• [Data in this exercise]:
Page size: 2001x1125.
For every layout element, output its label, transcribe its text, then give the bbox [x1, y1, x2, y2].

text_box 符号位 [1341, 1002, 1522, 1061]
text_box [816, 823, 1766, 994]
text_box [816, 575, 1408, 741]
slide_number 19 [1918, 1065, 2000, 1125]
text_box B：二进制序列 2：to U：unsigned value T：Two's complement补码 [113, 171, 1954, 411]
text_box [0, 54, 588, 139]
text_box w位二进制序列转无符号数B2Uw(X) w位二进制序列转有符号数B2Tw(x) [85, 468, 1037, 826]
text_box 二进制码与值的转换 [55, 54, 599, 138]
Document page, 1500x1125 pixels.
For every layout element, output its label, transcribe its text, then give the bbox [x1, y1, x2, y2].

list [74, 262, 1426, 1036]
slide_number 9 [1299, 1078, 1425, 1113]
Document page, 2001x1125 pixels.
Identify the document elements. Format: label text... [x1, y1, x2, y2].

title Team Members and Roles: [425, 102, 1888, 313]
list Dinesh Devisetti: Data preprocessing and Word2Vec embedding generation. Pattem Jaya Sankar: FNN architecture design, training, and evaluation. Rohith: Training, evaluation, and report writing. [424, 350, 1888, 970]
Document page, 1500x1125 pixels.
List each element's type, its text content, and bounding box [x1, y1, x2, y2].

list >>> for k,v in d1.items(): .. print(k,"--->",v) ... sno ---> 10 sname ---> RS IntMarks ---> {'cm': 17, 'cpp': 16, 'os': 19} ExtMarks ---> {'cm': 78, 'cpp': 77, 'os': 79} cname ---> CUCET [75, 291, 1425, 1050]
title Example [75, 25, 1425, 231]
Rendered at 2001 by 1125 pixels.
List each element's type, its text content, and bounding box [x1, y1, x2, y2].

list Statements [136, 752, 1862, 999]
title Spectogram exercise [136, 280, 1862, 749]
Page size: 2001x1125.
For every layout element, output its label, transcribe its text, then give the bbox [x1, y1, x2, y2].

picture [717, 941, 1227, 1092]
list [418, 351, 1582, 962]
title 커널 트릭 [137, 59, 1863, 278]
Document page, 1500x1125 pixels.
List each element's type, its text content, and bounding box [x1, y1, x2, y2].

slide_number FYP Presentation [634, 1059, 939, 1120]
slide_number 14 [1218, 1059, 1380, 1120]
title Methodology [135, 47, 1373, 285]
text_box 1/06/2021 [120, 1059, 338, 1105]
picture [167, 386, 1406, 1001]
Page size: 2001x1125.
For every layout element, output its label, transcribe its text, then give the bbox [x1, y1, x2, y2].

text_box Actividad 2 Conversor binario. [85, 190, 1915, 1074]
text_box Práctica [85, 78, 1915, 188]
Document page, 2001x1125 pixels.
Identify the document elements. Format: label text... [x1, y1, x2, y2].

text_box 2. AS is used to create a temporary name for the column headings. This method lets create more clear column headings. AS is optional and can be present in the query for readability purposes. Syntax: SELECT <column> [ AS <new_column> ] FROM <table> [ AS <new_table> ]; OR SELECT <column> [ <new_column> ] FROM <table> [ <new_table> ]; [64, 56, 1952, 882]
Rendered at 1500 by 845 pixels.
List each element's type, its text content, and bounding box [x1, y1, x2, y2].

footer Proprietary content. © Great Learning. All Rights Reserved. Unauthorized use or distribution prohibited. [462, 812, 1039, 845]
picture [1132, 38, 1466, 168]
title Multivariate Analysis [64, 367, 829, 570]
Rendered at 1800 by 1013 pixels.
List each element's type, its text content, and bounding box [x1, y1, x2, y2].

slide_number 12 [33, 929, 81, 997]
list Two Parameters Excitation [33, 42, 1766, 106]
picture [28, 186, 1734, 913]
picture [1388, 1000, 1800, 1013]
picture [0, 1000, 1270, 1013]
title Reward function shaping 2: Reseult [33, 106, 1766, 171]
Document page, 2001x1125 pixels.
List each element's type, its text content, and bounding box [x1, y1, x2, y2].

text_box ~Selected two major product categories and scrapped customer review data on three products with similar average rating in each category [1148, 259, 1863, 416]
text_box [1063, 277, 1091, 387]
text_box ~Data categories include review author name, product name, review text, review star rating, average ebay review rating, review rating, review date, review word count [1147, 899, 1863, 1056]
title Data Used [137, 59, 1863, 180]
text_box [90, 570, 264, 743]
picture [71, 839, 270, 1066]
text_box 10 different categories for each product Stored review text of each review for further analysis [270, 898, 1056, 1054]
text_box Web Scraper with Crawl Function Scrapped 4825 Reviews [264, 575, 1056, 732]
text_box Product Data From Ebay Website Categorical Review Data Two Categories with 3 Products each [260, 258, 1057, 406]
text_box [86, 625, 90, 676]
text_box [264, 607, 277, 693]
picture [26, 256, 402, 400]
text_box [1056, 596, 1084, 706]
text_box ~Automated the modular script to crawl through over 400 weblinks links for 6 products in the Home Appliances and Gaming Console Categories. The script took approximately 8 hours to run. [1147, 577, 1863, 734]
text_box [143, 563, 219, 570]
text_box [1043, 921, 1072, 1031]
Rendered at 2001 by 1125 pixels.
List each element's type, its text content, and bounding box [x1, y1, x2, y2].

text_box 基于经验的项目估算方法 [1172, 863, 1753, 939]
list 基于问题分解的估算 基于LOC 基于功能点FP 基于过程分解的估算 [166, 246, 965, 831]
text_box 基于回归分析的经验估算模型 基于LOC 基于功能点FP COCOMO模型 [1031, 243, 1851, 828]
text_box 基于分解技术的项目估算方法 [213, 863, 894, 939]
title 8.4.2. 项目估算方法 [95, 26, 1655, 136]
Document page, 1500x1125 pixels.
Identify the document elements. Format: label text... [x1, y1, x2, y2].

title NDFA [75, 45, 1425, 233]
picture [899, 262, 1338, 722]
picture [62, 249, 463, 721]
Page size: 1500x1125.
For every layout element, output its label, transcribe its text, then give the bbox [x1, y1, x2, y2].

• [What you need to do]: Repeat every line of the records, exactly as given.

• [Answer]:
Page size: 2001x1125.
For every layout element, output its label, transcribe its text, then give the bbox [x1, y1, x2, y2].

text_box 符号位 [1341, 1002, 1522, 1061]
text_box [816, 823, 1766, 994]
text_box [816, 575, 1408, 741]
slide_number 19 [1918, 1065, 2000, 1125]
text_box B：二进制序列 2：to U：unsigned value T：Two's complement补码 [113, 171, 1954, 411]
text_box [0, 54, 588, 139]
text_box w位二进制序列转无符号数B2Uw(X) w位二进制序列转有符号数B2Tw(x) [85, 468, 1037, 826]
text_box 二进制码与值的转换 [55, 54, 599, 138]
Document page, 1500x1125 pixels.
For every layout element, output its label, transcribe its text, then give the bbox [x1, y1, x2, y2].

list [74, 262, 1426, 1036]
slide_number 9 [1299, 1078, 1425, 1113]
Document page, 2001x1125 pixels.
Identify the document elements. Format: label text... [x1, y1, x2, y2].

title Team Members and Roles: [425, 102, 1888, 313]
list Dinesh Devisetti: Data preprocessing and Word2Vec embedding generation. Pattem Jaya Sankar: FNN architecture design, training, and evaluation. Rohith: Training, evaluation, and report writing. [424, 350, 1888, 970]
Document page, 1500x1125 pixels.
List each element's type, its text content, and bounding box [x1, y1, x2, y2].

list >>> for k,v in d1.items(): .. print(k,"--->",v) ... sno ---> 10 sname ---> RS IntMarks ---> {'cm': 17, 'cpp': 16, 'os': 19} ExtMarks ---> {'cm': 78, 'cpp': 77, 'os': 79} cname ---> CUCET [75, 291, 1425, 1050]
title Example [75, 25, 1425, 231]
Rendered at 2001 by 1125 pixels.
List each element's type, its text content, and bounding box [x1, y1, x2, y2].

list Statements [136, 752, 1862, 999]
title Spectogram exercise [136, 280, 1862, 749]
Page size: 2001x1125.
For every layout element, output its label, transcribe its text, then give the bbox [x1, y1, x2, y2].

picture [717, 941, 1227, 1092]
list [418, 351, 1582, 962]
title 커널 트릭 [137, 59, 1863, 278]
Document page, 1500x1125 pixels.
List each element's type, its text content, and bounding box [x1, y1, x2, y2].

slide_number FYP Presentation [634, 1059, 939, 1120]
slide_number 14 [1218, 1059, 1380, 1120]
title Methodology [135, 47, 1373, 285]
text_box 1/06/2021 [120, 1059, 338, 1105]
picture [167, 386, 1406, 1001]
Page size: 2001x1125.
For every layout element, output its label, transcribe its text, then give the bbox [x1, y1, x2, y2].

text_box Actividad 2 Conversor binario. [85, 190, 1915, 1074]
text_box Práctica [85, 78, 1915, 188]
Document page, 2001x1125 pixels.
Identify the document elements. Format: label text... [x1, y1, x2, y2].

text_box 2. AS is used to create a temporary name for the column headings. This method lets create more clear column headings. AS is optional and can be present in the query for readability purposes. Syntax: SELECT <column> [ AS <new_column> ] FROM <table> [ AS <new_table> ]; OR SELECT <column> [ <new_column> ] FROM <table> [ <new_table> ]; [64, 56, 1952, 882]
Rendered at 1500 by 845 pixels.
List each element's type, its text content, and bounding box [x1, y1, x2, y2].

footer Proprietary content. © Great Learning. All Rights Reserved. Unauthorized use or distribution prohibited. [462, 812, 1039, 845]
picture [1132, 38, 1466, 168]
title Multivariate Analysis [64, 367, 829, 570]
Rendered at 1800 by 1013 pixels.
List each element's type, its text content, and bounding box [x1, y1, x2, y2].

slide_number 12 [33, 929, 81, 997]
list Two Parameters Excitation [33, 42, 1766, 106]
picture [28, 186, 1734, 913]
picture [1388, 1000, 1800, 1013]
picture [0, 1000, 1270, 1013]
title Reward function shaping 2: Reseult [33, 106, 1766, 171]
Document page, 2001x1125 pixels.
List each element's type, its text content, and bounding box [x1, y1, x2, y2].

text_box ~Selected two major product categories and scrapped customer review data on three products with similar average rating in each category [1148, 259, 1863, 416]
text_box [1063, 277, 1091, 387]
text_box ~Data categories include review author name, product name, review text, review star rating, average ebay review rating, review rating, review date, review word count [1147, 899, 1863, 1056]
title Data Used [137, 59, 1863, 180]
text_box [90, 570, 264, 743]
picture [71, 839, 270, 1066]
text_box 10 different categories for each product Stored review text of each review for further analysis [270, 898, 1056, 1054]
text_box Web Scraper with Crawl Function Scrapped 4825 Reviews [264, 575, 1056, 732]
text_box Product Data From Ebay Website Categorical Review Data Two Categories with 3 Products each [260, 258, 1057, 406]
text_box [86, 625, 90, 676]
text_box [264, 607, 277, 693]
picture [26, 256, 402, 400]
text_box [1056, 596, 1084, 706]
text_box ~Automated the modular script to crawl through over 400 weblinks links for 6 products in the Home Appliances and Gaming Console Categories. The script took approximately 8 hours to run. [1147, 577, 1863, 734]
text_box [143, 563, 219, 570]
text_box [1043, 921, 1072, 1031]
Rendered at 2001 by 1125 pixels.
List each element's type, its text content, and bounding box [x1, y1, x2, y2].

text_box 基于经验的项目估算方法 [1172, 863, 1753, 939]
list 基于问题分解的估算 基于LOC 基于功能点FP 基于过程分解的估算 [166, 246, 965, 831]
text_box 基于回归分析的经验估算模型 基于LOC 基于功能点FP COCOMO模型 [1031, 243, 1851, 828]
text_box 基于分解技术的项目估算方法 [213, 863, 894, 939]
title 8.4.2. 项目估算方法 [95, 26, 1655, 136]
Document page, 1500x1125 pixels.
Identify the document elements. Format: label text... [x1, y1, x2, y2].

title NDFA [75, 45, 1425, 233]
picture [899, 262, 1338, 722]
picture [62, 249, 463, 721]
Page size: 1500x1125.
For every layout element, output its label, transcribe its text, then give the bbox [x1, y1, x2, y2].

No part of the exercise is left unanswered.